## To-do item:
Wherever a line holds the word "Pridružite", copy that line from the data.

Saved entries
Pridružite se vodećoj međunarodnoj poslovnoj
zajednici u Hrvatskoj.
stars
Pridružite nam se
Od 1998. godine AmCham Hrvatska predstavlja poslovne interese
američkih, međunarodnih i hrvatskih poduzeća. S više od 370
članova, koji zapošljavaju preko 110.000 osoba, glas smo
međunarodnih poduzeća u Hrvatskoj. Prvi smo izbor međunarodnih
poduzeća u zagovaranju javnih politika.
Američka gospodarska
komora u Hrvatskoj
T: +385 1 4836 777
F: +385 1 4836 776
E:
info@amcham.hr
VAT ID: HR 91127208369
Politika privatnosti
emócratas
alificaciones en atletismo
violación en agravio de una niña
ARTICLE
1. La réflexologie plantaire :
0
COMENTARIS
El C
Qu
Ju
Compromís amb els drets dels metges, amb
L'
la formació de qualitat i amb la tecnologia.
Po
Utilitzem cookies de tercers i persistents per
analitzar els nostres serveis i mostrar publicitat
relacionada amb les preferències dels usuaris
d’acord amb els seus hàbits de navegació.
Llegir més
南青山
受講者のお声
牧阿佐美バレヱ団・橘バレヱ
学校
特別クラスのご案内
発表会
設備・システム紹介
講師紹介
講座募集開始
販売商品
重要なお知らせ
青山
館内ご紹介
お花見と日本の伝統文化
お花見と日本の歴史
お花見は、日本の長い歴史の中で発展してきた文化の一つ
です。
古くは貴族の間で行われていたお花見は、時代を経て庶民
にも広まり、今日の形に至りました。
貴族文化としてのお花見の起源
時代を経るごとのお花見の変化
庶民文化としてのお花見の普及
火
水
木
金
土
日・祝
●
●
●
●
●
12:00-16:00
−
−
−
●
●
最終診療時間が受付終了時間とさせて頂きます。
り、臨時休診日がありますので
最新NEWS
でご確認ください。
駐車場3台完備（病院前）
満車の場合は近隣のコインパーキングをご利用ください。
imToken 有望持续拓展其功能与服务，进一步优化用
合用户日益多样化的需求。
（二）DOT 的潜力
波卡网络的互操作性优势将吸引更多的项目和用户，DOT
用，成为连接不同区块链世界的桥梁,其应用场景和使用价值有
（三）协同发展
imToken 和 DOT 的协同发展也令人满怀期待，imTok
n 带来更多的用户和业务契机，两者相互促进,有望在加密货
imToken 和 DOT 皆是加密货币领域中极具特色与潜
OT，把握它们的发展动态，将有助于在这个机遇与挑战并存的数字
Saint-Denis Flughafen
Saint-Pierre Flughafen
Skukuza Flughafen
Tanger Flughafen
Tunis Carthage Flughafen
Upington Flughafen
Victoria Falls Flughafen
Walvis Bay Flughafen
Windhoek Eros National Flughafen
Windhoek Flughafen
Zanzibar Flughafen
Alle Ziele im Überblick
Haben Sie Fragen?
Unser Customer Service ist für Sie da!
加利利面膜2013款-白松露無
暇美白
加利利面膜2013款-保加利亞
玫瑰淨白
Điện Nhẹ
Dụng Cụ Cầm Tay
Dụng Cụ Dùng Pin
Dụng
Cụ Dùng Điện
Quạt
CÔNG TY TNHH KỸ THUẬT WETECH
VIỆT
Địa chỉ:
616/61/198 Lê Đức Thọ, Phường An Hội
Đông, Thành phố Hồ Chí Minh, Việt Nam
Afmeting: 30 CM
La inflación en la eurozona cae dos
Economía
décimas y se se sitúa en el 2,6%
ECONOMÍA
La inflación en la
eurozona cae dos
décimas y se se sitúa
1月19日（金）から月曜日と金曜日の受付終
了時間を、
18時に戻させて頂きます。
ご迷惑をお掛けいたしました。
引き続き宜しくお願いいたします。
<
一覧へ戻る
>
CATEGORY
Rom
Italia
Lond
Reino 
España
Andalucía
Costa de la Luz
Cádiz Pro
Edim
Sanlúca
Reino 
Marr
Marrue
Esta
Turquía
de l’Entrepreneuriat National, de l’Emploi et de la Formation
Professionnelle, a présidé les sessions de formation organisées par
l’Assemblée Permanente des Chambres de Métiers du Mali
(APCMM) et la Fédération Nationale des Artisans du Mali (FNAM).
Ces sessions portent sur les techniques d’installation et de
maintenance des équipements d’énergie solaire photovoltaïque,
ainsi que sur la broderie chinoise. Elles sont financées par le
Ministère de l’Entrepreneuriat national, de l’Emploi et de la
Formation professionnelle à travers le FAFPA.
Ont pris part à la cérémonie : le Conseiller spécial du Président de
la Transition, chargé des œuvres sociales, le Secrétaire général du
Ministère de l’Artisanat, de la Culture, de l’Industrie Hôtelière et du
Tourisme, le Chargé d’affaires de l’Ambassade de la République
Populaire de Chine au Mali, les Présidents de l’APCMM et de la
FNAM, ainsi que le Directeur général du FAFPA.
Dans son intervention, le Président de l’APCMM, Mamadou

## Task output:
Pridružite se vodećoj međunarodnoj poslovnoj
Pridružite nam se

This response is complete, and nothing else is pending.